Le 28 septembre à Méry-sur-Oise, une opération de police judiciaire a conduit les services de la gendarmerie à effectuer des mesures biométriques sur les Roms séjournant sur un terrain en friche. Aujourd’hui, des associations de défense des Roms présentes ce jour-là (ASET95, LDH, Secours Catholique et collectif de soutien aux familles Roms de Roumanie) dénoncent ce fichage et parlent d’une « criminalisation » de cette population. « Il s’agit, selon nous, d’un fichage des Roms et donc d’un fichage ethnique » indique le collectif de soutien aux familles Roms de Roumanie.

 Tous les Roms adultes ont indiqué aux association avoir subi un véritable fichage avec photographies, de face et de profil, prise d’empreintes palmaires et digitales, enfin prélèvements de salive permettant le relevé des empreintes génétiques (ADN). « Les informations recueillies, confidentielles, sont censées concerner des personnes susceptibles d’avoir commis des délits et le seul fait d’avoir participé, « en réunion », à un stationnement illicite, est considéré comme un délit » rappelle le collectif de défense des Roms de Roumanie. Ce dernier ne conteste d’ailleurs pas la légalité de l’intervention de la gendarmerie mais sa moralité. Il considère qu’un fichage, « même légal, peut être illégitime et illicite, c’est-à-dire immoral. »

« Une vieille pratique raciste »

« L’éthique précède la loi. La criminalisation des Roms, quoi qu’ils fassent, est une discrimination que réprouvent nombre d’instances internationales et qu’a récemment déplorée la Commission européenne » insiste Jean-Pierre Dacheux, animateur du collectif de défense des Roms de Roumanie, qui n’hésite pas à faire un rapprochement entre ce fichage des Roms et ceux anthropométriques des Tsiganes réalisés, en France, de 1912 à 1969.

« Cette vieille pratique raciste, abandonnée au siècle dernier, doit être condamnée, sans réserve, par tous les citoyens attachés au respect des êtres humains.
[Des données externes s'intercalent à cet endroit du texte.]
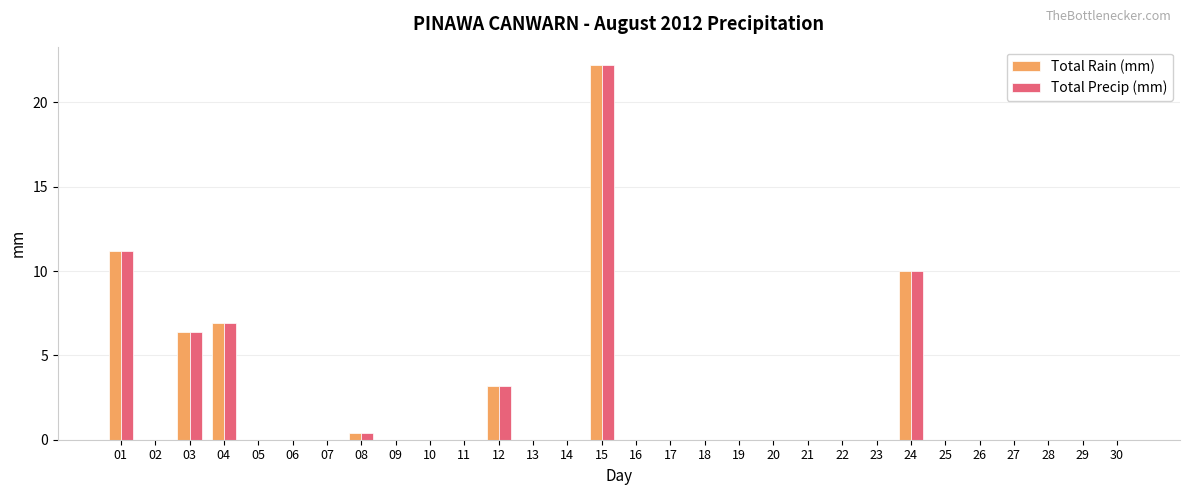

How many series are shown in this chart?

2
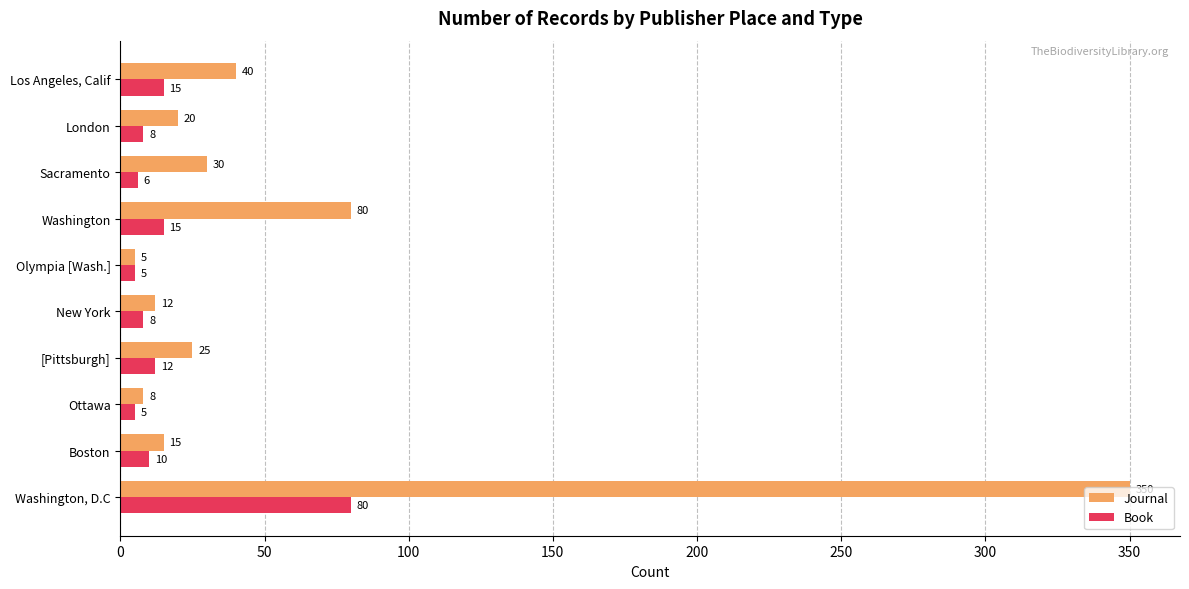

At which category is the sum across all series the highest?

Washington, D.C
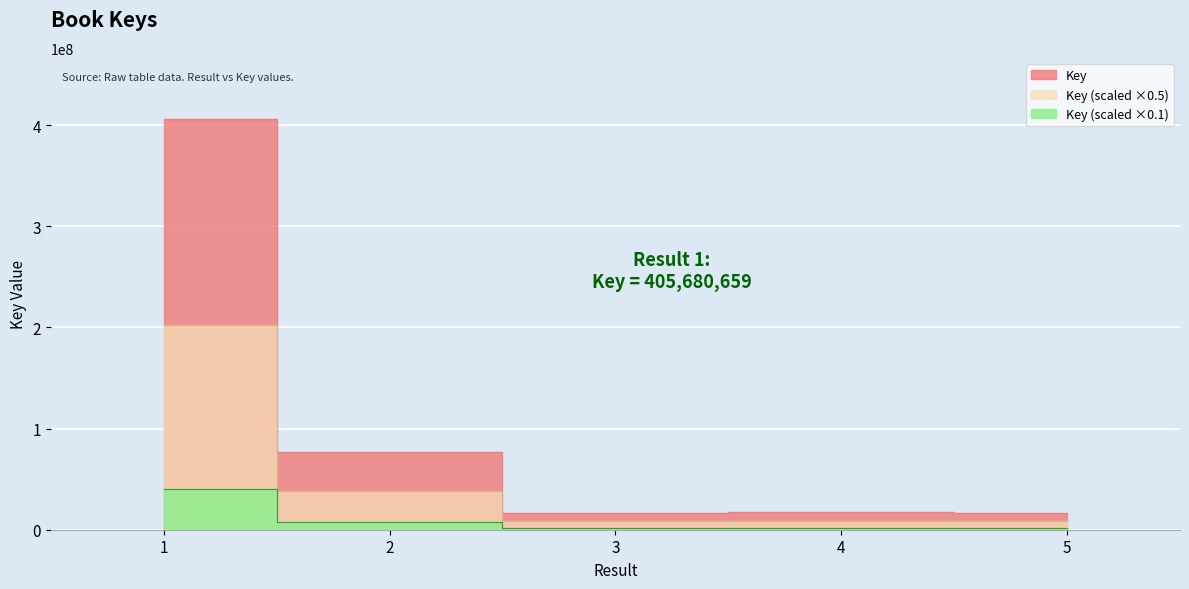

Where is the data nearest to the value 211137086?

2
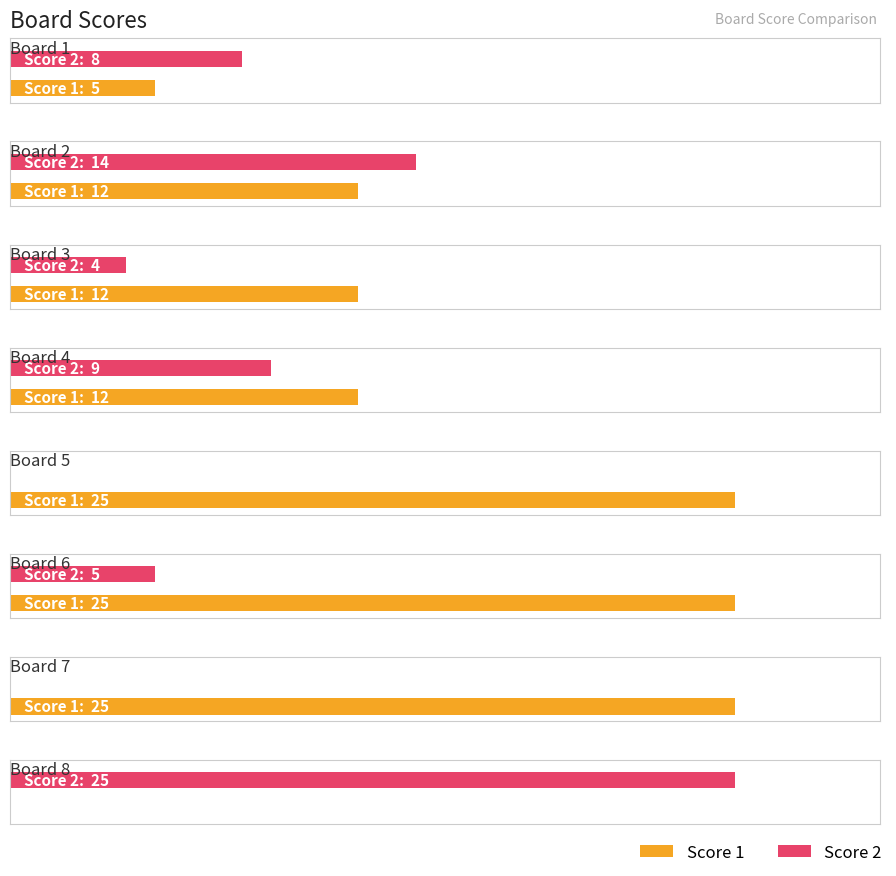

At how many categories does at least one series exceed 4?

8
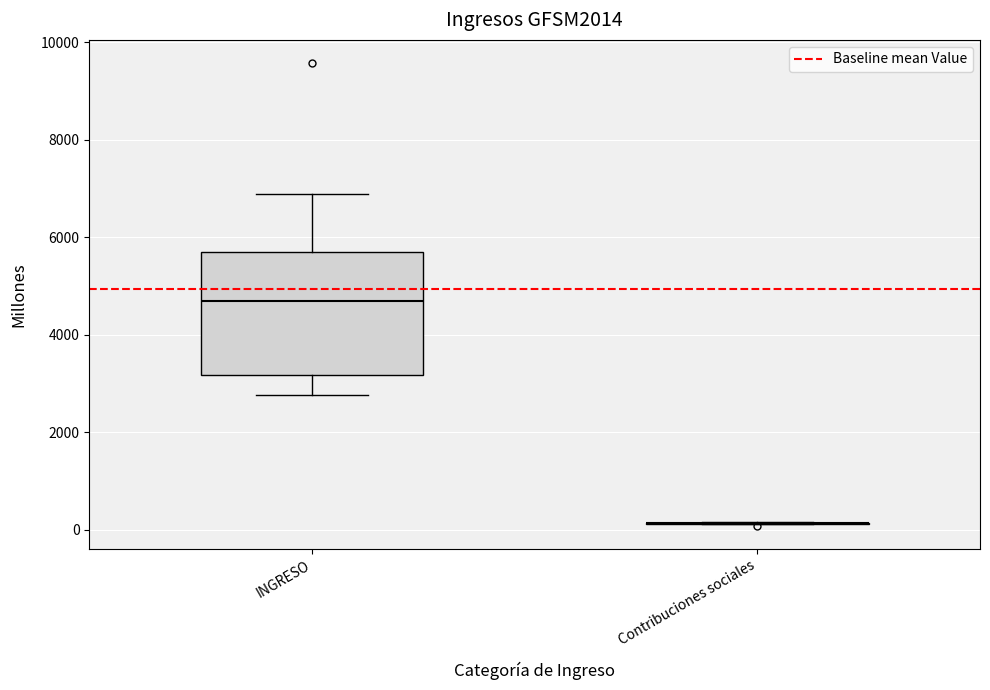

Reading left to right, read every box against the y-axis: the position of its median line, the range the box covers, and the ends of its whiskers. The values are not printed on the chart, so give them approximately, as read against the axis.

INGRESO: median 4600, box 3200 to 5600, whiskers 2800 to 6800
Contribuciones sociales: box collapsed to a line at 200, whiskers 200 to 200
Elle est incompatible avec notre démocratie elle-même » martèle-t-il. Si Jean-Pierre Dacheux avait déjà connaissance de l’existence des relevés photographiques lors d’expulsion de campements de Roms, il ignorait pour l’ADN. Une nouveauté dans la procédure que l’on peut expliquer avec la mise en place ce vendredi du fichier Oscar (Outil simplifié de contrôle des aides au retour) destiné aux étrangers bénéficiant du retour aidé dans leurs pays. « C’est dangereux. Jusqu’où irons-nous ? » s’interroge Jean-Pierre Dacheux.